Akatosh? Daedra? Convict? ”But who –“ She was a warlock! No, she couldn’t be a warlock - he no more sensed the stink of abysmal chaos on her than he did the reek of evil. But there was something... Memories of demon planes?
“No. No more questions.
“I am sorry, but I have one more point to make, and then I must ask you to leave me alone with the stars. The sun is near to rising and there are… past due divinations that I believe I may be recovered enough to complete, that are only possible at dawn or twilight.
“Please,” she added with a wry smile, softening the harshness of the emphatic negative that had come before.
“Very well, …sera.” He would not call her by a name or title used by those who made pacts with demons.
“Thank you, kind sir.” That too had a ritualistic ring.
“So. Finally, I tell you that I am what happened to my companions. “The poison the assassins used is called magebitter. It wracks those born under the star of the Mage with violent hallucinations, but leaves them with their magica and their volition intact.
“When the fetchers” – Casavir blushed at what the Amulet translated this time – “who did this thing saw that their trap had been sprung, they opened the portal that dropped the seven of us… here. A far land under threat, where those not affected by the magebitter could neither speak nor understand the language. I am reasonably certain that this is not even our world.”
“Seven? Duncan said he saw only yourself and your four...” Casavir paused. He had been about to say bodyguards, but if she herself was a guard, not the coddled lord’s wife - mistress - their first encounter had led him to expect, what was her relationship with her cohorts? They deferred to her. Who was she?
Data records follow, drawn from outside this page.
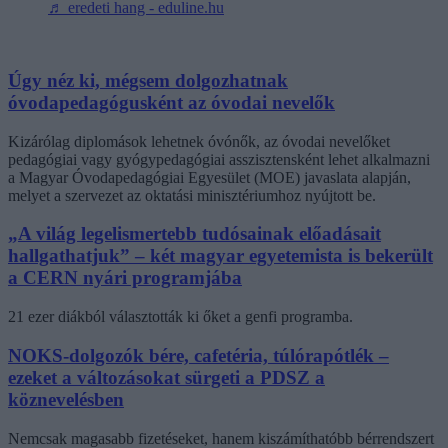
♬ eredeti hang - eduline.hu
Úgy néz ki, mégsem dolgozhatnak
óvodapedagógusként az óvodai nevelők
Kizárólag diplomások lehetnek óvónők, az óvodai nevelőket
pedagógiai vagy gyógypedagógiai asszisztensként lehet alkalmazni
a Magyar Óvodapedagógiai Egyesület (MOE) javaslata alapján,
melyet a szervezet az oktatási minisztériumhoz nyújtott be.
„A világ legelismertebb tudósainak előadásait
hallgathatjuk” – két magyar egyetemista is bekerült
a CERN nyári programjába
21 ezer diákból választották ki őket a genfi programba.
NOKS-dolgozók bére, cafetéria, túlórapótlék –
ezeket a változásokat sürgeti a PDSZ a
köznevelésben
Nemcsak magasabb fizetéseket, hanem kiszámíthatóbb bérrendszert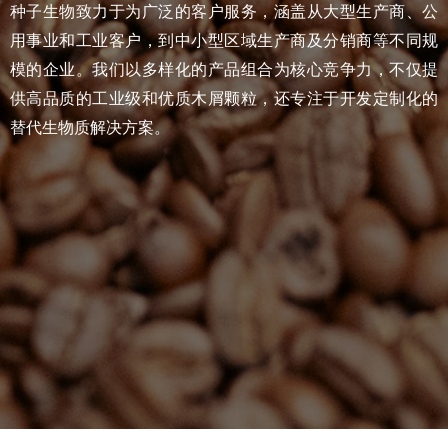
种子生物致力于为广泛的客户服务，涵盖从大型生产商、公
用事业和工业客户，到中小型区域生产商及分销商等不同规
模的企业。我们以多样化的产品组合为核心竞争力，不仅提
供高品质的工业级和优质木屑颗粒，还专注于开发定制化的
替代生物质解决方案。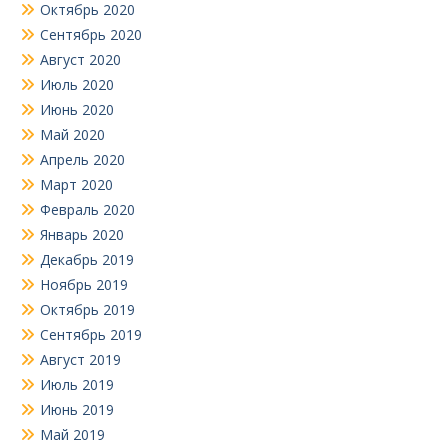
Октябрь 2020
Сентябрь 2020
Август 2020
Июль 2020
Июнь 2020
Май 2020
Апрель 2020
Март 2020
Февраль 2020
Январь 2020
Декабрь 2019
Ноябрь 2019
Октябрь 2019
Сентябрь 2019
Август 2019
Июль 2019
Июнь 2019
Май 2019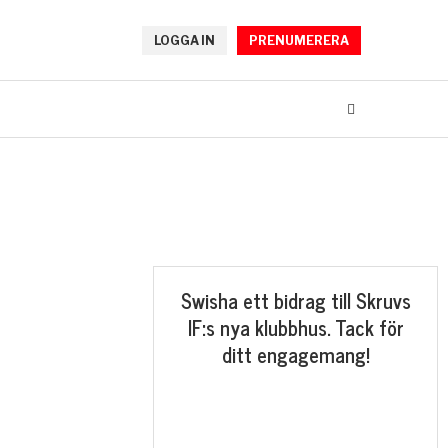
LOGGA IN
PRENUMERERA
Swisha ett bidrag till Skruvs
IF:s nya klubbhus. Tack för
ditt engagemang!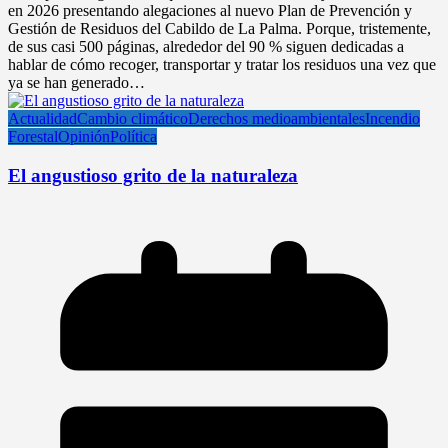
en 2026 presentando alegaciones al nuevo Plan de Prevención y
Gestión de Residuos del Cabildo de La Palma. Porque, tristemente,
de sus casi 500 páginas, alrededor del 90 % siguen dedicadas a
hablar de cómo recoger, transportar y tratar los residuos una vez que
ya se han generado…
Actualidad
Cambio climático
Derechos medioambientales
Incendio
Forestal
Opinión
Política
El angustioso grito de la naturaleza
She looked down and away from him. “My apprentice, Marcus, killed himself in the first thrashings of the drug, but I am battle trained. I struck out, killing Gothren before Caius managed to drag his stash of skooma – addictive, mind-destroying drug, murmured the Amulet - from his pack and Evaine and Aryar managed to bash my brains in from behind and hold me while he poured it down my throat. And I am the one who broke both of Caius’s legs for him in the process.
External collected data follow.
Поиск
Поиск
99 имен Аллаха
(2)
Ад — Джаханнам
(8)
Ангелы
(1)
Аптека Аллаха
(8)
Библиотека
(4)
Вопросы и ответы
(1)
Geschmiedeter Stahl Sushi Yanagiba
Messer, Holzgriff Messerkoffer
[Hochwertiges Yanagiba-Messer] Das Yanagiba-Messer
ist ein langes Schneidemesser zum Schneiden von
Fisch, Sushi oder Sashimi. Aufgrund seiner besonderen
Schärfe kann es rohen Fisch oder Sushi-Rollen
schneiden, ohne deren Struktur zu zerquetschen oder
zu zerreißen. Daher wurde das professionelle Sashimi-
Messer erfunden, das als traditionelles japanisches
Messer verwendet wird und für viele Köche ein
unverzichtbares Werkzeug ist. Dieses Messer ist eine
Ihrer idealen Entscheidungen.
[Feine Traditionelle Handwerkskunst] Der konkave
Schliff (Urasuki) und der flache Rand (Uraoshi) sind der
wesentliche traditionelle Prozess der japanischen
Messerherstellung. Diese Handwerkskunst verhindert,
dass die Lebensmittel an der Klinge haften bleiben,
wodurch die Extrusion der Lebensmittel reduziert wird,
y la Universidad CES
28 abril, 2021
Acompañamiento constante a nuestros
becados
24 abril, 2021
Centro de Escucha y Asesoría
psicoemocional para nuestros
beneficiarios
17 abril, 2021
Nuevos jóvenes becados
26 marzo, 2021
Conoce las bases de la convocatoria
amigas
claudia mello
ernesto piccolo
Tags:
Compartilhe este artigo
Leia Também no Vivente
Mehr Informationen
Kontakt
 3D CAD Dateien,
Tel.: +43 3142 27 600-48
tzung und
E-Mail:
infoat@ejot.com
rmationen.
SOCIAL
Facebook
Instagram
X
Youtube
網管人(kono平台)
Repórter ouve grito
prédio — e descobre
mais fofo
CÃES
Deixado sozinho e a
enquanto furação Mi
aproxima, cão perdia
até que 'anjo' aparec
“So. You see, it was my companions who mageburned and blinded me, knowing full well that their only other options were to kill me or abandon me trapped in dangerous madness. And they were right in doing so,” she added quietly. “Perhaps it would have been even better if they had killed me. Gothren and Marcus are in their graves for no better reason than that they were standing near me.”
“Do not say such a thing. Tyr himself would not hold you responsible for…” Her face turned back to his, eyes glistening with unshed tears.
“Then you, with your oh so overweening indor – chivalry (mad foolishness), translated the Amulet of Tongues – in stepping in to comfort the poor blinded ‘maiden’, and Sand with his well placed silence spell and the amulets that translate, and Duncan with his discrete hospitality for those so far from home, saved my companions from having to live with the sort of failure I…” Her voice broke.
And continued, “…am forever in your debt.”
“But, it was my…”
“Duty,” she completed for him, lifting the backs of his hands to touch her forehead, then pressing soft lips to the center of each palm before releasing it. “To your god. I know.
“The whys of noble and compassionate acts rarely matter overmuch, I have found. Though Stendorr himself, I think, would find no fault in your heart.”
”Lady, why did your companions hide you from us?” If they had taken you to the Temple of Tyr, or even of the Morninglord, you need not have endured…” Stendorr? Who or what was Stendorr? Tyr’s Oath, this whole conversation had taken on the shape of ritual – of some sort of test.
“Morninglord. Yes, it is morning. Please do not let me detain you,” her words were sweet but her dismissal allowed room for no dissent. Turning her gaze to the east, where the first hints of dawn were making themselves known, she added more gently, “Get some sleep, godsman.”